Hacker News new | ask | show | jobs
by BrandonMTurner 5266 days ago
You really shouldn't be puzzled at this. It is actually pretty easy to explain if you have ever worked on a large scale website before. The problem is you begin to accrue large amounts of data and metadata (data about your data). And just "getting rid" of that data is actually hard at scale for a few reasons:

1) Lets say I post on your wall and then I delete my account. Does that mean the message should be removed from your wall? What if you really liked the conversation in the comments that took place after I posted the comment, you are just out of luck? This gets trickier and tricker to handle these types of problems as things like groups, forums, and tagging get added to the social network feature set. All of a sudden is very confusing and unclear what exactly should happen with this type of data. Let's say you do keep that message, when how much of the deleted account is required to keep alive to maintain your database relations (this assumes you are using a normalized relational database to manage your site).

2) The site I work on gets a lot of data from users. It isn't uncommon to have ~5MB from a single user in our database. The actual delete operation on that tables is really rough. If 4 users all tried to delete their account at the same time doing a straight DELETE on the tables would be horrible. Not to mention it leaves holes in your tables in some cases.

3) Is it actually legal to delete the data? Can Apple just delete an account where charges can be placed? I would think they need to keep a history of who used what credit card and so on. I am guessing that medical records and emails for large companies have some kind of restrictions about data retention.

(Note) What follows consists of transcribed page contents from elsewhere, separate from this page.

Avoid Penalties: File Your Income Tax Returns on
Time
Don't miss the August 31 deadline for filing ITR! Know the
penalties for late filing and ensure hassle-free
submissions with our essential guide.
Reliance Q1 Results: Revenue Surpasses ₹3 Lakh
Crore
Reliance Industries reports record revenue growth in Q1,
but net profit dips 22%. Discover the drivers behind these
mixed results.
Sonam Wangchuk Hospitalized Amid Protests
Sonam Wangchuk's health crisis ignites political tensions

4) The backup issue. If a user deletes their account, does the user expect that the company also goes through all their backups and delete their information from there as well.

All of these things add up to a pretty big burden pretty quick and I think it is logical to see why companies might choose to not allow people to delete their own data. I can also understand why people disagree with that decision, but it really shouldn't be puzzling.

2 comments

It should be just as puzzling as any other security / privacy issue. No more, no less.

If a website doesn't take security and privacy as high priority concerns, then they don't want me as a user. I hope to educate more people to feel the same as I do.

They could at least disable logins for it and block any further emails from going out.